This rapid pivot can, however, hurt your cash flow in the rest of 2020. Because the cost of these applications ticks over like an electricity meter, you might have unnecessarily inflated the cost of doing business, maybe by duplication of resources, maybe by buying too many licences, maybe by opting for the most expensive type of licence for an application like videoconferencing. “You need to identify software you’re not using,” Stockall warns. “If you don’t, you’re flushing money down the toilet.”
The sums are eye-watering. Flexera, a firm that optimises spending on IT, estimates that 35% of cloud computing spending is wasted. Quadrotech, a specialist in software licensing, surveyed its users and found that 15% of Microsoft 365 licences it paid for were not being used at all, and another 9% were used only for email.
Recently, Stockall worked with a client that discovered it had 70 different cloud accounts, all signed up for on business credit cards by employees who didn’t know that another department had already bought what they were looking for.

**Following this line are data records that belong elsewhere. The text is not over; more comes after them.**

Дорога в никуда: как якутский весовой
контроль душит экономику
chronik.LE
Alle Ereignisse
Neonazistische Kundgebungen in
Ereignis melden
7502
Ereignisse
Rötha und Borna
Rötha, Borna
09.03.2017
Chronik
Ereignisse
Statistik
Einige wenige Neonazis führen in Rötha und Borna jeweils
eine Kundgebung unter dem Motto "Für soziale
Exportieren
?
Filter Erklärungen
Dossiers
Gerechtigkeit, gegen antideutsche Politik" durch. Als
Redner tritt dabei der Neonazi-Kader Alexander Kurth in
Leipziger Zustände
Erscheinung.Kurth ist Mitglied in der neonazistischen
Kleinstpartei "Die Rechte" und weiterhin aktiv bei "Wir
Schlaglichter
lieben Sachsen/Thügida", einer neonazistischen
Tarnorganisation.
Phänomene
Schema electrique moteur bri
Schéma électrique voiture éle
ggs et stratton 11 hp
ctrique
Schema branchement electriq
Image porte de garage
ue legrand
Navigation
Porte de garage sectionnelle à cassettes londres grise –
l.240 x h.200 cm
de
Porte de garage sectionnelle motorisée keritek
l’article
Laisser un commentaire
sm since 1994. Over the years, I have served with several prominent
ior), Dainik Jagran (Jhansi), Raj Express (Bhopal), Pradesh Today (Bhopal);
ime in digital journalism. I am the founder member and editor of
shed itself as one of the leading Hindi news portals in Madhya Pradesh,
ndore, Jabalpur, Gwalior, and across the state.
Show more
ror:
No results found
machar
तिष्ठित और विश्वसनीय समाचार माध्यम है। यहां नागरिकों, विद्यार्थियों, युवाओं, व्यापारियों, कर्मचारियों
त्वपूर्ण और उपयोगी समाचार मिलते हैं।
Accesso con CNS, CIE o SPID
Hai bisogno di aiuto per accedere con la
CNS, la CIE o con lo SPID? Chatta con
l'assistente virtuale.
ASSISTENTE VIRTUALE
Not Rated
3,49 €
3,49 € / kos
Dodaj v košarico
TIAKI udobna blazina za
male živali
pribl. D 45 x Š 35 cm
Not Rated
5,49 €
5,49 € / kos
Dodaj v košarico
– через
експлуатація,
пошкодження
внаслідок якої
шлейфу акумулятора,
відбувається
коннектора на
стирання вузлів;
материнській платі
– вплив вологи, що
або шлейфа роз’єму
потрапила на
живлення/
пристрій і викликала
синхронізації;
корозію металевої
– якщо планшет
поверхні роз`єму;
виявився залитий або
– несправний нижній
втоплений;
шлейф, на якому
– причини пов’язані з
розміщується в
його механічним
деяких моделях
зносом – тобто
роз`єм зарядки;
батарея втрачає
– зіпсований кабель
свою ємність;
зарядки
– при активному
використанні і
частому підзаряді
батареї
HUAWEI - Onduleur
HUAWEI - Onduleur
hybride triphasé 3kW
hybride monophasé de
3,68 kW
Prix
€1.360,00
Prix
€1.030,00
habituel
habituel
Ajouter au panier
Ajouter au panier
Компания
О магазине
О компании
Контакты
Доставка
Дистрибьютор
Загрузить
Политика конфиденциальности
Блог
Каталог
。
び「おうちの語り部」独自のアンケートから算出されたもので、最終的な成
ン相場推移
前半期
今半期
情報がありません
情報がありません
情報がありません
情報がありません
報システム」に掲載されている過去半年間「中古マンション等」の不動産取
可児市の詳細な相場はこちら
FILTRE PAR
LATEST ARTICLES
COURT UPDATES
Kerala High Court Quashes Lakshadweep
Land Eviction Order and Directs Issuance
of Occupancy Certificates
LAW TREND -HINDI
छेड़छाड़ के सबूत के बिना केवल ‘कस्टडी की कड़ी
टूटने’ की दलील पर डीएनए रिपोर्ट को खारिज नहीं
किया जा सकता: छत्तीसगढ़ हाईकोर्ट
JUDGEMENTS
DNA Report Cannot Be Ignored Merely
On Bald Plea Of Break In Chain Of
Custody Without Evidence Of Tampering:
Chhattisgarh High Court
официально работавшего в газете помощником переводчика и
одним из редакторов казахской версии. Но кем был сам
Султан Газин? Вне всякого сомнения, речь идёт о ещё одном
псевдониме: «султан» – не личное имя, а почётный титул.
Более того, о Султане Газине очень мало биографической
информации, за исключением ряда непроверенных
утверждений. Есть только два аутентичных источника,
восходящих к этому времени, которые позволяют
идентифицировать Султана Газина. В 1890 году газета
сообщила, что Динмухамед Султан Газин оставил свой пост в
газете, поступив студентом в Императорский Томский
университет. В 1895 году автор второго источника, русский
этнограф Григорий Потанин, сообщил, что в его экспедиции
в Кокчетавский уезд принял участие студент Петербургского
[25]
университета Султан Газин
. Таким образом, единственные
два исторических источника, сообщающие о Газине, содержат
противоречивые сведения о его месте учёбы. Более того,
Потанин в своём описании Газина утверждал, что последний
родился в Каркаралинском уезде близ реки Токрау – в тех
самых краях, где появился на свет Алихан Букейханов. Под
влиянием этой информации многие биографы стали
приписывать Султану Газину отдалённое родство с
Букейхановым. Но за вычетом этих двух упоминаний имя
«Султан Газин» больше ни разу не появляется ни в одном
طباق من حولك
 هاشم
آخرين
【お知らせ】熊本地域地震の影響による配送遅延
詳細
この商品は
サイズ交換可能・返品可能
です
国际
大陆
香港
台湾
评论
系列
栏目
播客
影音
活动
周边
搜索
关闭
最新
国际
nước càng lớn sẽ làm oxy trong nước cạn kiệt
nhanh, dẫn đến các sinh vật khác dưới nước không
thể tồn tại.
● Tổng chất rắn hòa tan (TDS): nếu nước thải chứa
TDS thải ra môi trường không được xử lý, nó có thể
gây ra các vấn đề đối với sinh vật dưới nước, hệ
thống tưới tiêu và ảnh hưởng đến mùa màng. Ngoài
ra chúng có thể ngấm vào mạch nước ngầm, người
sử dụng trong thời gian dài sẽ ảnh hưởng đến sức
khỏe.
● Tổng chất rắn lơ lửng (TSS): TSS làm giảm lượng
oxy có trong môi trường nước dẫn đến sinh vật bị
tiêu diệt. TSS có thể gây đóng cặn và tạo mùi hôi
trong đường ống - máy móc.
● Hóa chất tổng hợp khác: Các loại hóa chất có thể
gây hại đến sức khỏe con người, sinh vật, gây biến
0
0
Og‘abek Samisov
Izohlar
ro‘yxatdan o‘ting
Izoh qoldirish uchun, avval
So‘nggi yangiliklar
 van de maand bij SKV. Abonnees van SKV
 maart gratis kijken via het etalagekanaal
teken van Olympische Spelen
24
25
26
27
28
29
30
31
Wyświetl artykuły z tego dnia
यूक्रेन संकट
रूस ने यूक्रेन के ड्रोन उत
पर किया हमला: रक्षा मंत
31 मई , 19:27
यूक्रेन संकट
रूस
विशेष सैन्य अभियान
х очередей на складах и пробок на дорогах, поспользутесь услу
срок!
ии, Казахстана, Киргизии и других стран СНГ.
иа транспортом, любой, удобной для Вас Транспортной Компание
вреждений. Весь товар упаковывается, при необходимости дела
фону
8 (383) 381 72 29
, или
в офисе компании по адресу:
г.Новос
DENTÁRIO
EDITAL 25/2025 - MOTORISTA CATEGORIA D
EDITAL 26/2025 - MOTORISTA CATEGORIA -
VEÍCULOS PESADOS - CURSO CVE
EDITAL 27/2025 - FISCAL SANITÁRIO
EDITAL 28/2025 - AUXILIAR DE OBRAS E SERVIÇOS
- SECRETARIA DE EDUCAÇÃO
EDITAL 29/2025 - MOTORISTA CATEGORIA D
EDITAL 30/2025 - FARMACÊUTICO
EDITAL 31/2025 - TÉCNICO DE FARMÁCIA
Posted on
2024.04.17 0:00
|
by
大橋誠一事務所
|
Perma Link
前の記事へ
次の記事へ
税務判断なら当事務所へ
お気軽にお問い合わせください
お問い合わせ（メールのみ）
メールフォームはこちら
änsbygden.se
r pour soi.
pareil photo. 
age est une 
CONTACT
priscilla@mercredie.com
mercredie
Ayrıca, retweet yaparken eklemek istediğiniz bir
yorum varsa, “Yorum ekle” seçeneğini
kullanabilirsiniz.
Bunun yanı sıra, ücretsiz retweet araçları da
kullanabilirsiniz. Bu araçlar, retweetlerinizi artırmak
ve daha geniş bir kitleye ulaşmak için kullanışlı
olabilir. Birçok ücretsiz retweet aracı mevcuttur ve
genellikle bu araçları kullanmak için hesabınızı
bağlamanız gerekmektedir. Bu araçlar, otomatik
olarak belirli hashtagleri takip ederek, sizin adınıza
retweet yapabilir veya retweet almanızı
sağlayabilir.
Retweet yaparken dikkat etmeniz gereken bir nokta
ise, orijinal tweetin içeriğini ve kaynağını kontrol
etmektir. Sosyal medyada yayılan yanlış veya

Snow Software, like Flexera and Quadrotech, is one of a new breed of company that specialises in helping businesses optimise the cost of their digital assets. But, even if you don’t call in the experts, Stockall recommends a post-lockdown on software spending until you have worked out what you have just bought.
“Are the skill sets of people who have been displaced going to match up well with requirements of jobs being created?” asks Robert Joyce, deputy director at the Institute for Fiscal Studies and head of its income, work and welfare sector. “Do we want to think about a labour market that can be more nimble and resilient to shocks?”
Flexible working, green technologies, putting IT in the cloud, different ways of manufacturing, and a thousand other adjustments mean that the workforce we may need in the future will be different. The danger is that the expected two million freshly unemployed people in 2020 will have skills that make it hard for them to get back into good jobs.
And so we are entering a period of what economists drily call “labour market adjustment”, which basically means a lot of people will need to find new careers, and that people who do hang on to their jobs must learn new skills. Meanwhile, productivity is stagnant. Joyce’s flexible labour market will mean that existing jobs will have a much greater focus on skills development, because it’s usually more efficient to upskill an employee in a scarce skill than look for a new one.
While the government has promised a retraining ‘revolution’, we don’t yet know what incentives will be offered, and whether they will be to employers, employees, or the unemployed. But we do know that a recovery depends on everyone taking this problem seriously, starting today.